Werden Behandlungspläne abgelehnt, obwohl Behandlungsbedarf zugegeben wird, steht oft dabei, die geplanten Maßnahmen seien nicht wirtschaftlich. Auch wenn es verkehrte Welt ist, wie
1A) in folgendem frischen Fall:
Kieferorthopädischer Behandlungsplan für 6-Jährige mit Grunderkrankung, in verdichteter Form:
Befund: Tiefbiss mit Gaumenberührung und 1 Milchmolarenbreite UK-Rücklage, Scherenbiss links mit 1 mm Schiefbiss, linke Seite beißt tiefer, Kauen nur auf rechter Seite möglich
Therapie: Nachentwicklung besonders des UKs mit Überstellung des Scherenbisses, dann Gesundwachsenlassen der Bisslage im Laufe des Zahnwechsels mit Funktionskieferorthopädie. Stabilisierung der Nasenatmung, Abbau der Fehlfunktionen, Förderung der Allgemeinentwicklung und Haltung durch Umstellung des Bisses.

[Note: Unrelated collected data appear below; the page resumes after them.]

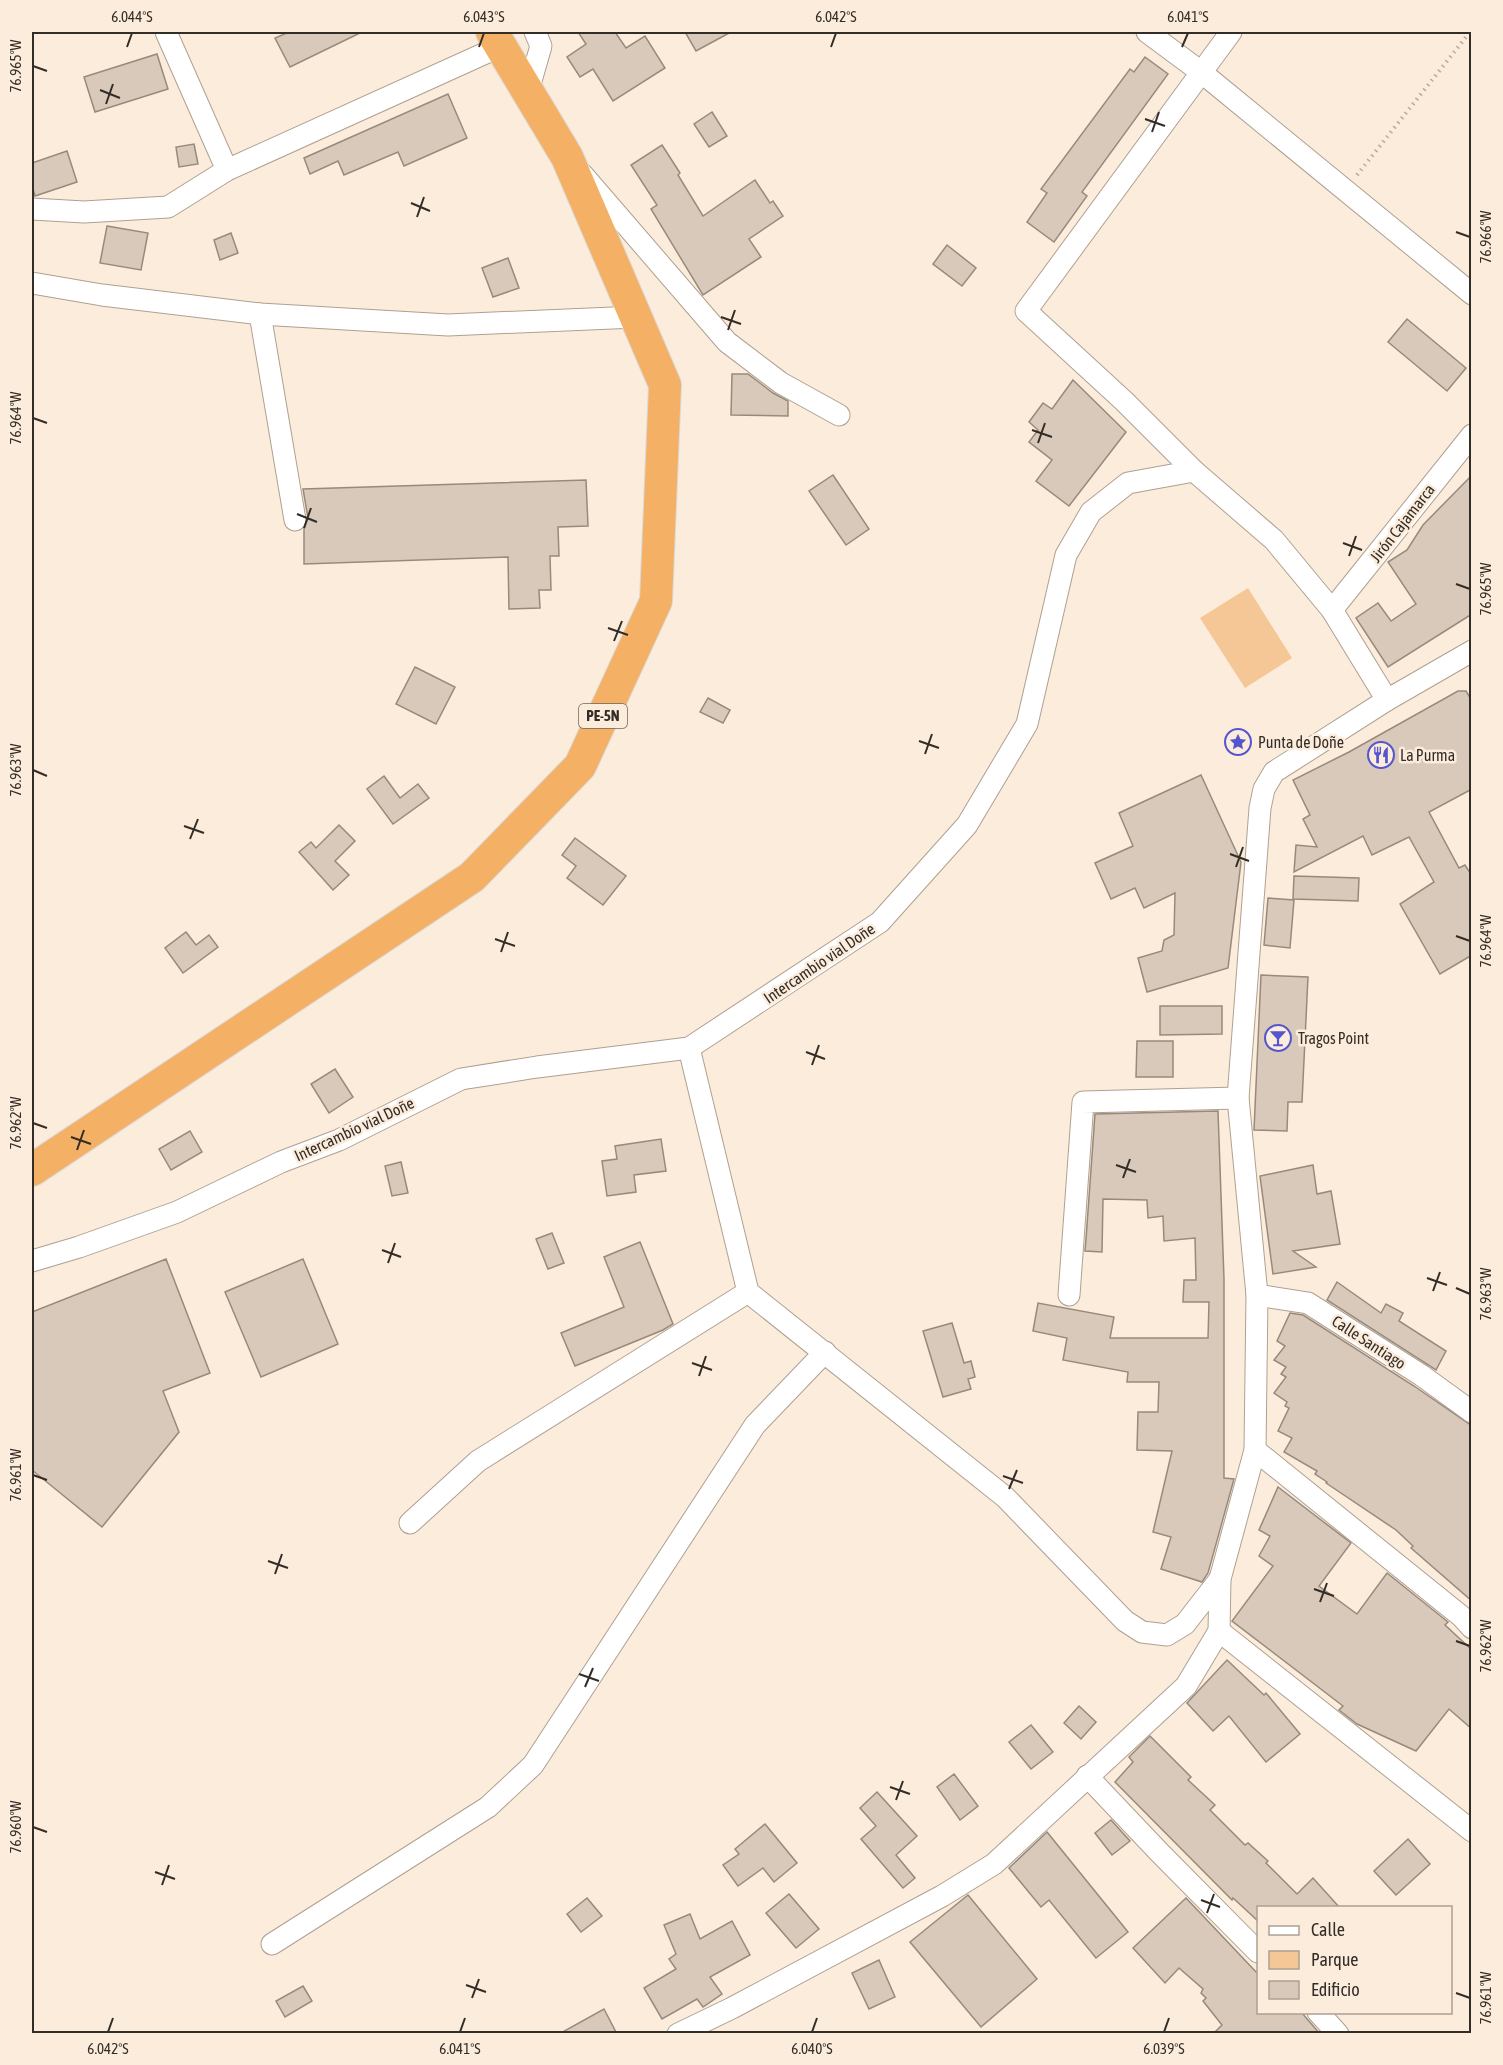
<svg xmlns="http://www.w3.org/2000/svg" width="1503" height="2065" font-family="'Asap Condensed',sans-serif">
  <rect width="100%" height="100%" fill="#fcecdc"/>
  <path fill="#f5c796" d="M1248,588l44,70 -47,30 -45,-70z"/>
  <g fill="#d9c9ba" stroke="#988a7b" stroke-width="1.5">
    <path d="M289,32h73l-72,35 -15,-29z"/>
    <path d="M578,32h37l11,16 19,-12 20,32 -52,33 -20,-32 -13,8 -13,-20 19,-13z"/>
    <path d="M685,32h46l-35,19z"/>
    <path d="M157,54l11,35 -73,23 -11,-35z"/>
    <path d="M1145,57l23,17 -86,118 5,4 -33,46 -27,-20 20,-29 -6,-4 89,-120 4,3z"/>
    <path d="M448,94l19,44 -63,28 -6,-14 -54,23 -6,-14 -28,13 -6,-16z"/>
    <path d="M712,112l15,24 -18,11 -15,-23z"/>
    <path d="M194,144l4,20 -19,3 -3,-20z"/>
    <path d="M662,145l18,28 -2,2 25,41 52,-36 15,23 3,-2 10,15 -34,23 12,18 -58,38 -52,-86 6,-4 -26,-40z"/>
    <path d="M67,151l10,31 -42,14 -3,-10v-23z"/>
    <path d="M107,226l41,7 -7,37 -41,-7z"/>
    <path d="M231,233l7,20 -18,7 -6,-20z"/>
    <path d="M947,245l29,23 -14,18 -29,-22z"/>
    <path d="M508,258l11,30 -26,9 -11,-29z"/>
    <path d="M1407,319l59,49 -19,23 -59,-49z"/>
    <path d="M732,374h16l25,19 15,8v15l-57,-1z"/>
    <path d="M1073,380l53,52 -57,74 -33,-25 16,-21 -23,-18 9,-12 -9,-8 14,-19 9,6z"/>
    <path d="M833,475l36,54 -23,16 -37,-54z"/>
    <path d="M1472,475v139l-84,53 -32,-49 22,-15 13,18 25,-17 -28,-42 19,-12 16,-25z"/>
    <path d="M586,480l2,46 -30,1 1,29h-9l1,34h-12l1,18 -31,1 -1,-52 -204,7v-35l4,-11 -5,-29z"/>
    <path d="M415,667l40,20 -19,37 -40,-20z"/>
    <path d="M1458,691h8l6,10v88l-43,23 30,56 6,-3 7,11v79l-32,19 -40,-70 34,-22 -25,-45 -37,18 -9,-19 -69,36 2,-27 21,2 -14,-28 7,-4 -17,-35 56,-28z"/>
    <path d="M708,698l22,12 -7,13 -23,-11z"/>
    <path d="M1201,775l40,87 -13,106 -81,24 -9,-34 24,-7 2,-11 10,-5 1,-42 -31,15 -9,-20 -24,11 -16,-36 38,-17 -14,-33z"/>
    <path d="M384,776l16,22 18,-14 11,14 -36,26 -26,-35z"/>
    <path d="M339,825l16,16 -20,20 14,14 -16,15 -34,-38 12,-10 5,6z"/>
    <path d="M575,838l51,38 -23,29 -36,-27 9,-12 -14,-11z"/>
    <path d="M1294,876l65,2 -1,23 -65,-2z"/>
    <path d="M1268,898l26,2 -4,48 -26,-3z"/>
    <path d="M186,932l10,13 13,-10 9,12 -35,26 -18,-25z"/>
    <path d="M1261,975l47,2 -6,125h-14l-1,29 -33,-1z"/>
    <path d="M1160,1006h62v28l-62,1z"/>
    <path d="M1137,1041h36v36h-37z"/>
    <path d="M335,1069l18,28 -24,16 -18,-29z"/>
    <path d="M1218,1111l6,168v199l10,1 -26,94 -6,9 -41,-13 10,-32 -18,-5 19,-81 -35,-1 1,-38h20l1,-30h-32l1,-10 -65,-12 4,-22 -34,-7 5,-28 76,14 -4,21h98l1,-36h-26l1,-22h12l-1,-42 -31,3 -1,-25 -15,2 -1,-18 -44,-1 -1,53 -17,-1 1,-12 9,-125z"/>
    <path d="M190,1131l12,21 -31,18 -12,-21z"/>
    <path d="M661,1139l5,32 -32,4 2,17 -29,4 -5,-35 15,-2 -2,-13z"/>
    <path d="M401,1162l7,31 -16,3 -7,-30z"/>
    <path d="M1313,1165l4,29 14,-3 9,53 -47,7 23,16 -43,7 -13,-98z"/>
    <path d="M552,1233l12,30 -16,6 -12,-30z"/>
    <path d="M640,1242l33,82 -10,6 -88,36 -14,-33 63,-26 -20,-50z"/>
    <path d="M166,1259l44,114 -47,18 16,41 -77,95 -70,-57v-158z"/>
    <path d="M303,1259l35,85 -77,33 -36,-85z"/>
    <path d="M1337,1282l44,31 5,-9 17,9 -4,8 47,30 -10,19 -109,-70z"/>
    <path d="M1290,1313l13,2 111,71 58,40v175l-61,-53 2,-2 -17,-16 -70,-47 1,-1 -12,-8 2,-3 -33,-19 8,-14 -14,-7 11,-23 -4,-2 2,-4 -13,-9 12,-16 -5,-3 5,-7 -12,-7 11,-14 -8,-5z"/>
    <path d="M952,1323l12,40 7,-2 4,16 -7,2 3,10 -28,8 -20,-66z"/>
    <path d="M1278,1487l73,56 -32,43 38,28 30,-41 61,49 -3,3 27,25v79l-23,-20 -33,42 -59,-27 -18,-14 4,-4 -111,-85 41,-55 -14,-10 11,-20 -11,-6z"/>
    <path d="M1227,1660l37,35 2,-2 34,41 -34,28 -37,-46 -16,15 -26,-28z"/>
    <path d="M1079,1706l17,16 -15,17 -17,-16z"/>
    <path d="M1031,1725l22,27 -22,17 -22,-27z"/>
    <path d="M1150,1736l41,41 -3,3 27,25 -5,5 35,35 3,-2 20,18 -2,2 31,31 16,-16 27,30h-82v13l-25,-23 -1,2 -117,-118 18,-20 -4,-5z"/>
    <path d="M954,1774l24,32 -18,14 -23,-33z"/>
    <path d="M877,1792l40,44 -21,19 19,23 -12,10 -42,-49 15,-13 -16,-18z"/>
    <path d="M1111,1820l19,21 -18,14 -17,-22z"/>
    <path d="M765,1824l32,39 -23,19 -11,-14 -25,18 -15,-21 16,-11 -4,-5z"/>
    <path d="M1047,1832l81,100 -32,26 -47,-58 -8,7 -32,-39z"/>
    <path d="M1408,1839l22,25 -34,31 -22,-24z"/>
    <path d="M789,1894l30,35 -23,19 -30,-35z"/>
    <path d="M968,1895l69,84 -56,48 -71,-85z"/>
    <path d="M587,1898l15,18 -21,16 -14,-18z"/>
    <path d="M1186,1898l72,76v39h44l18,21h-107l9,-9 -19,-24 3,-3 -5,-5 2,-4 -24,-21 -14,15 -32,-35z"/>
    <path d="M690,1914l10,25 32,-18 18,34 -40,22 12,17 -19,13 -6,-8 -35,20 -18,-31 32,-19 -7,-10 7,-5 -12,-29z"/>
    <path d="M879,1960l16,37 -26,12 -17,-36z"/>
    <path d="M303,1986l9,15 -27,16 -9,-16z"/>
    <path d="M604,2009l13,25h-58z"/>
  </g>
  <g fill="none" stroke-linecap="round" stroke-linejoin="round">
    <defs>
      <g id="minor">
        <path d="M166,32l61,138"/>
        <path d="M1147,32l54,40 271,222"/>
        <path d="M1231,32l-205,279 98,90 70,70 80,69 58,70 55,90"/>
        <path d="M528,91l13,-45 -6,-14"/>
        <path d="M583,175l144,167 54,41 58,32"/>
        <path d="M32,209l52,3 84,-5 59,-37 274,-124"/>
        <path d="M32,283l70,12 158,19 188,11 188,-8"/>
        <path d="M260,314l35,206"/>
        <path d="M1332,610l140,-175"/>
        <path d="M689,1048l59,244 257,205 120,124 17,11 25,3 18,-11 35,-45"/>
        <path d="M32,1261l47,-14 98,-35 104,-50 58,-22 122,-61 76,-12 152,-19 191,-126 87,-97 60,-101 39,-169 25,-43 37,-29 66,-12"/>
        <path d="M1069,1295l14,-193 155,-4"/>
        <path d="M1257,1295l51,8 113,72 51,37"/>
        <path d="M1255,1450l206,166 11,12"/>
        <path d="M410,1523l68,-62 270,-169"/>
        <path d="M1219,1631l253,200"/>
        <path d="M1087,1776l72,76 99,100"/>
        <path d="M272,1944l216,-137 45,-42 222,-340 70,-73"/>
        <path d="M1318,2012l20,22"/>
        <path d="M678,2034l54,-26 210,-112 52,-32 192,-178 33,-55 1,-52 35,-129 2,-155 -19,-197 22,-290 4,-19 10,-17 113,-72 85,-49"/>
      </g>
      <path id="highway" d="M32,1170l440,-293 108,-111 76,-165 9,-216 -98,-228 -75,-125"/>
    </defs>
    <use href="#minor" stroke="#afa091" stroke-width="23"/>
    <use href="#highway" stroke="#dad9d8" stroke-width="34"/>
    <path stroke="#b8ab9f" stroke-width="4" stroke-dasharray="1.5 4.5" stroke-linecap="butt" d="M1357,175l113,-143"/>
    <use href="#minor" stroke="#fff" stroke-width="21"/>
    <use href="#highway" stroke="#f4b165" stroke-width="32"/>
  </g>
  <path fill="none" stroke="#332d27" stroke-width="2" d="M127,47l5,-14M479,47l5,-14M831,47l5,-14M1182,47l6,-14M33,66l14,5M100,90l20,8M106,104l7,-20M1145,119l20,7M1152,132l7,-20M411,203l19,8M417,217l7,-20M1456,232l14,5M721,317l20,7M728,330l7,-20M33,418l14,5M1032,430l20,7M1038,443l7,-20M297,514l20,8M304,528l7,-20M1343,543l19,7M1349,556l7,-20M1456,584l14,5M608,628l20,7M614,641l8,-20M919,741l20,7M925,754l7,-20M33,770l14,6M184,826l20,7M190,839l8,-20M1230,854l19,7M1236,867l7,-20M1456,936l14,5M495,939l20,7M501,952l7,-20M806,1052l19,7M812,1065l7,-20M33,1123l14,5M71,1137l20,7M77,1150l7,-20M1116,1165l20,7M1123,1178l7,-19M382,1250l19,7M388,1263l7,-20M1427,1278l20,7M1456,1288l14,6M1433,1291l7,-19M692,1363l20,7M699,1376l7,-20M33,1475l14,5M1003,1476l20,7M1009,1489l8,-19M268,1561l20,7M275,1574l7,-20M1314,1589l20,7M1320,1602l7,-19M1456,1641l14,5M579,1674l20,7M585,1687l8,-19M890,1787l20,7M896,1800l7,-19M33,1827l14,5M155,1872l20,7M162,1885l7,-20M1201,1900l19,7M1207,1913l7,-19M466,1985l20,7M1456,1993l14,5M472,1998l7,-19M108,2032l5,-14M460,2032l5,-14M812,2032l5,-14M1164,2032l5,-14"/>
  <defs>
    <symbol id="sight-ring" viewBox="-11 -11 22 22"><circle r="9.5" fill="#fcecdc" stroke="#5556cd" stroke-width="1.5"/><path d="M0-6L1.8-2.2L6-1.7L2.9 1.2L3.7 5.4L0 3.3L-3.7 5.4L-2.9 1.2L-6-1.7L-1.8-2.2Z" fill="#5556cd"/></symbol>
    <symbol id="restaurant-ring" viewBox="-11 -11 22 22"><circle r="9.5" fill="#fcecdc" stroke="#5556cd" stroke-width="1.5"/><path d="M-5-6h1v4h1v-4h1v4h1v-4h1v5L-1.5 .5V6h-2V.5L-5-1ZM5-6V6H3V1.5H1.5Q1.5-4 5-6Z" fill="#5556cd"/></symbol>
    <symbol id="bar-ring" viewBox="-11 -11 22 22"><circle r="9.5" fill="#fcecdc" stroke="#5556cd" stroke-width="1.5"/><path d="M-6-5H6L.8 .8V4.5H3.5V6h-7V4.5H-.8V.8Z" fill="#5556cd"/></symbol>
  </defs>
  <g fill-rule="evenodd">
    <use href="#sight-ring" x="1223" y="727" width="30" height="30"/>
    <use href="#restaurant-ring" x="1366" y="740" width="30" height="30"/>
    <use href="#bar-ring" x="1263" y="1023" width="30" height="30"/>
  </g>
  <g text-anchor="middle" stroke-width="5" stroke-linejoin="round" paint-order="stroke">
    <rect fill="#fcecdc" stroke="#6f665d" stroke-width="1.5" x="579" y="704" width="48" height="24" rx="4.5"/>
    <g font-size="15" font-weight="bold" fill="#332d27">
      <text x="603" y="721">PE-5N</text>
    </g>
    <g font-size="16" fill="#332d27" stroke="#fcecdc">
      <text transform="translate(1402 523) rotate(-52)" y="6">Jirón Cajamarca</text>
      <text transform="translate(819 963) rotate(-34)" y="6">Intercambio vial Doñe</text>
      <text transform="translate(354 1129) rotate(-25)" y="6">Intercambio vial Doñe</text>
      <text transform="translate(1369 1342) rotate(33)" y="6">Calle Santiago</text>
    </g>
    <g font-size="16" fill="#332d27" stroke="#fcecdc" text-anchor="start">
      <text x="1258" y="748">Punta de Doñe</text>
      <text x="1400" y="761">La Purma</text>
      <text x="1298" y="1044">Tragos Point</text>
    </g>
  </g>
  <rect width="1503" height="2065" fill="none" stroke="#fcecdc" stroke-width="66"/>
  <rect x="1257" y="1906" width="195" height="108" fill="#fcecdc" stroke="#aca094" stroke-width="1.5"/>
  <rect x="1269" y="1926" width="30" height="9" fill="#ffffff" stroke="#aca094" stroke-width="1.5"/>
  <text x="1311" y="1936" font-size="18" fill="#332d27">Calle</text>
  <rect x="1269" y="1951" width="30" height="18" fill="#f5c796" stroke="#aca094" stroke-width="1.5"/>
  <text x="1311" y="1966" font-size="18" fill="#332d27">Parque</text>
  <rect x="1269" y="1981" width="30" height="18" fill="#d9c9ba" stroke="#aca094" stroke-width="1.5"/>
  <text x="1311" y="1996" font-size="18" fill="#332d27">Edificio</text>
  <rect x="33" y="33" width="1437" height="1999" fill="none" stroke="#332d27" stroke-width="2"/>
  <g font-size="15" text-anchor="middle" fill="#332d27">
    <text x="132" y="22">6.044°S</text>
    <text x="484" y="22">6.043°S</text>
    <text x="836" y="22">6.042°S</text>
    <text x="1188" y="22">6.041°S</text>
    <text transform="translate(16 66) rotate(-90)" y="5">76.965°W</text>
    <text transform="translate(1486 237) rotate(-90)" y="5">76.966°W</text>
    <text transform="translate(16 418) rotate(-90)" y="5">76.964°W</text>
    <text transform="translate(1486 589) rotate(-90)" y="5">76.965°W</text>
    <text transform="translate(16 770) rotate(-90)" y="5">76.963°W</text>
    <text transform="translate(1486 941) rotate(-90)" y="5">76.964°W</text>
    <text transform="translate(16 1123) rotate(-90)" y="5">76.962°W</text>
    <text transform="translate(1486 1294) rotate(-90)" y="5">76.963°W</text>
    <text transform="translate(16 1475) rotate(-90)" y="5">76.961°W</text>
    <text transform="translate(1486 1646) rotate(-90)" y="5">76.962°W</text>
    <text transform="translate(16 1827) rotate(-90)" y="5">76.960°W</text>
    <text transform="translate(1486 1998) rotate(-90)" y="5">76.961°W</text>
    <text x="108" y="2054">6.042°S</text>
    <text x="460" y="2054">6.041°S</text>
    <text x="812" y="2054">6.040°S</text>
    <text x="1164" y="2054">6.039°S</text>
  </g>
</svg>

Mit: FKO (Bionator / Funktionsregler), Crozat und ggf. aktiven Platten. Festsitzende Geräte im Bedarfsfall mit Nachantrag.

Kieferorthopädische Behandlung dringend ratsam ... um Folgeschäden und -kosten zu vermeiden (KIG = K4 !).
Voraussichtliche Behandlungszeit 2-3 Jahre, beständige Mitarbeit vorausgesetzt.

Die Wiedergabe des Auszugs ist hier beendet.